There’s one thing you should know about the Whitsundays – they produce music you will fall in love with after just one listen.The Canadian collective’s latest release, The Whitsundays, available through the Brooklyn, NY-based record label, Friendly Fire Recordings, is a testament to this fact. A throwback to the whimsical sensibilities of 60s Brit pop, their sound is broken down and stripped of the textural pedal effects most outfits find themselves executing these days. But that’s something frontman Paul Arnusch believes sets the Whitsundays apart of the rest of the Canadian crop.

“It’s a simple formula that is rarely executed with any taste these days,” says the songwriting tambourine player (and self-proclaimed trouble maker.) “At this point I wanted to give people an album that they can easily recognize and sing along to.”

It’s no surprise, however, that the Edmonton, Alberta-based troupe, which also includes Dave Swanson (guitar/vocals), Clint Frazier (drums), Lyle Bell (bass/vocals) and Doug Organ (keyboards), has fleshed out an album inundated with nostalgic and wistful melodies. The clever traces of psychedelia and garage mania fused with subtle vocal harmonies and catchy guitar hooks are only natural results of their influences – groups from the 60s like the Byrds, the Zombies, Syd Barret, and Neil Young, a musician that can always been found lurking on Arnusch’s playlist.

In whole, the self-titled effort is an album the lead singer felt compelled to make – a personal challenge to create sounds that capture life’s often-overlooked jocular aspect. Arnusch admits, though, that somber word play does make up his poetic librettos, but these are just mere lines meant to characterize grief’s transitory impression rather than a ‘deeper sorrow.’ “This is why some of the songs use sarcasm to profile characters, commenting on certain elements of society,” says Arnusch. “Others describe feelings I felt struggling with relationships in my teenaged years.”

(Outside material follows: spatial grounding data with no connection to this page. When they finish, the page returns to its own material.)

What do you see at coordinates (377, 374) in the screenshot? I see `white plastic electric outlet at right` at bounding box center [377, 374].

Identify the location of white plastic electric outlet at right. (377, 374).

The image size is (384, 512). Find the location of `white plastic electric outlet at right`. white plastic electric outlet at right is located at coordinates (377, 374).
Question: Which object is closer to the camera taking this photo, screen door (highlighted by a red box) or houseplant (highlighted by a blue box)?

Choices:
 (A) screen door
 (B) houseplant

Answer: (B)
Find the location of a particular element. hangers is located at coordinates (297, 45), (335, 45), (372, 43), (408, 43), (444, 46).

Aside from possibly performing at a show and various parties at this year’s South by Southwest festival in Austin, TX, the Whitsundays will focus on putting on a tour in support of their new album that will find them trekking through western Canada in the next few months. “We’d love to eventually play in Europe,” says Arnusch. “But we’re still trying to develop the necessary contacts to make that possible and worthwhile.”

As for the band’s more distant future, Arnusch hopes the Whitsundays continues to evolve artistically as a band, creating personal moments that represent periods of his life fans can relate to. Ultimately, though, he wants to make every Whitsundays album a unique experience, something that doesn’t seem too far out of reach.

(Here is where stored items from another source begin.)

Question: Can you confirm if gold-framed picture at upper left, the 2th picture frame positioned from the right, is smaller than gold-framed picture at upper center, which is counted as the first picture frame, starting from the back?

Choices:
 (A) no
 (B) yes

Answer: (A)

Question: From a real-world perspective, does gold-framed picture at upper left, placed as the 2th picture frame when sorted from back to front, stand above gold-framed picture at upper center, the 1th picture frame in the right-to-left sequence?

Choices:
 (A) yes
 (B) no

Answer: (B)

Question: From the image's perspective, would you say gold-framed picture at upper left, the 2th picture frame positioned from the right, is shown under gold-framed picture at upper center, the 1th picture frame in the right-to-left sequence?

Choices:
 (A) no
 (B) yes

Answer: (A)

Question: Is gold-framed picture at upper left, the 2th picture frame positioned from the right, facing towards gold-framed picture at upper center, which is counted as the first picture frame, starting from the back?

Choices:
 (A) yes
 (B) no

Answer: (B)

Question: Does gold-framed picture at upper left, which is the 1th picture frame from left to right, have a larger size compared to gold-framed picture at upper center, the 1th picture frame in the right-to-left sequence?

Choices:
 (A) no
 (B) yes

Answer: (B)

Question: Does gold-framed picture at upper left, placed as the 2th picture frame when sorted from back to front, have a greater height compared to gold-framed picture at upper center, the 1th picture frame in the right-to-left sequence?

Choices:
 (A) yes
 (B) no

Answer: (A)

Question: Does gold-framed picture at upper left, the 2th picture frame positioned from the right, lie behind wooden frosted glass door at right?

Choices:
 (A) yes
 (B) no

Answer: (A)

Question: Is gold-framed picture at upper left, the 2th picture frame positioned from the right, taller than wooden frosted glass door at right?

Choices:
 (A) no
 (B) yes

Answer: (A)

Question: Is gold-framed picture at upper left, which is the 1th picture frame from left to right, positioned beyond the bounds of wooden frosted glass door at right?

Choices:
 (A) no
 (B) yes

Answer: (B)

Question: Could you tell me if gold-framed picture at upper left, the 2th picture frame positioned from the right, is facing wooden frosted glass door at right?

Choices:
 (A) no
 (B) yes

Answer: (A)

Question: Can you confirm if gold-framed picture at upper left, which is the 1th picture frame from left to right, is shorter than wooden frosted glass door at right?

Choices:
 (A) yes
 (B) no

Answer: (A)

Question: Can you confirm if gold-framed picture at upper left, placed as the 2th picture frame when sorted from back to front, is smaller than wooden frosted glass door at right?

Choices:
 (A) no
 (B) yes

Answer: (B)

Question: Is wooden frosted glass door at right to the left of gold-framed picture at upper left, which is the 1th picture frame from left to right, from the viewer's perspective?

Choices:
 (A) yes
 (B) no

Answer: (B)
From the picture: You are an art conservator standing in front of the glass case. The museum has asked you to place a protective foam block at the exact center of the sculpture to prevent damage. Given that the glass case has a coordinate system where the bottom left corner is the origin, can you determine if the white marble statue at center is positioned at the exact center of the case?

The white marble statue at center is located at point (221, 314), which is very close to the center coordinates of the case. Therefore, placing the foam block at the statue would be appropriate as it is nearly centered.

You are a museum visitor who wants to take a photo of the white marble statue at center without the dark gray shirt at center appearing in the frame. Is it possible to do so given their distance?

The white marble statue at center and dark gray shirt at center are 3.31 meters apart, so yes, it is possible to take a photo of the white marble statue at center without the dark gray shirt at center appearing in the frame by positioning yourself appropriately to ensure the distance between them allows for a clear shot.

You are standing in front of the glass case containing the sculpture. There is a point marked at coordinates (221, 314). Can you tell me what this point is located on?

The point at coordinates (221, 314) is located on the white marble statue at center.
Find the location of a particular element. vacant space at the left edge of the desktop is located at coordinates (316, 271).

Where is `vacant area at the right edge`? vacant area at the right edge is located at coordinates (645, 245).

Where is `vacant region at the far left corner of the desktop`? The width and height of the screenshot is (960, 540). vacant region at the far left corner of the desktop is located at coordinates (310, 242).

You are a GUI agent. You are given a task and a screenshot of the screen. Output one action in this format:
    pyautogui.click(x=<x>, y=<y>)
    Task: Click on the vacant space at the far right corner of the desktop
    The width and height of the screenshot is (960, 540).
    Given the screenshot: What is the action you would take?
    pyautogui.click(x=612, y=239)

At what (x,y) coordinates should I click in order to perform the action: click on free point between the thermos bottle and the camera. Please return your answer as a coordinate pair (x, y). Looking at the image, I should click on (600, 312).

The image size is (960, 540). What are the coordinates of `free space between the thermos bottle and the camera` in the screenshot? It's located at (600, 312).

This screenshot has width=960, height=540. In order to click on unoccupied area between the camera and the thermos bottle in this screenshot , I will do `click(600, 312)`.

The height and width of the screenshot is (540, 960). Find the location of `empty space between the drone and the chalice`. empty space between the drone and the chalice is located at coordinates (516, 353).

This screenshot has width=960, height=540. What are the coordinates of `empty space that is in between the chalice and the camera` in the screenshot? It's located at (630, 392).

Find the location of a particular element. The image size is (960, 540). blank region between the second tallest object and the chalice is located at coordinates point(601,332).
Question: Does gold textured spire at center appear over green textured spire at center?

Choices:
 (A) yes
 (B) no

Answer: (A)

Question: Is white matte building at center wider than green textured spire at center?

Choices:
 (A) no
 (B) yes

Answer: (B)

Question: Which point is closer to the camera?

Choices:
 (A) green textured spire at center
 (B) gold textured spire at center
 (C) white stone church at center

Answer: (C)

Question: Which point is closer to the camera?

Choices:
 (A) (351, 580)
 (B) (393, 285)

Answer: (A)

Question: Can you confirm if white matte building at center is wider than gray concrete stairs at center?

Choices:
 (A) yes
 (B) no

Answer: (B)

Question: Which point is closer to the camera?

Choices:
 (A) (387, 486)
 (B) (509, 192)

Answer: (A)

“Hopefully people will find the tunes catchy and will relate to what I’m saying in the lyrics,” says Arnusch. “I want it to be that every time they hear a Whitsundays song at a club, they’ll immediately feel the urge to get up and dance.”

There’s something else you should know about the Whitsundays – their name has nothing to do with the exotic islands that lie midway along Australia’s Queensland coast. Instead, the moniker is lifted from an old t-shirt belonging to Arnusch’s dad, a word that means, simply, the seventh Sunday after Easter. “It’s merely an interesting word,” he says. “All I was trying to avoid was having a name consisting of a bunch of random words put together or some pretentious quote from an obscure novel.”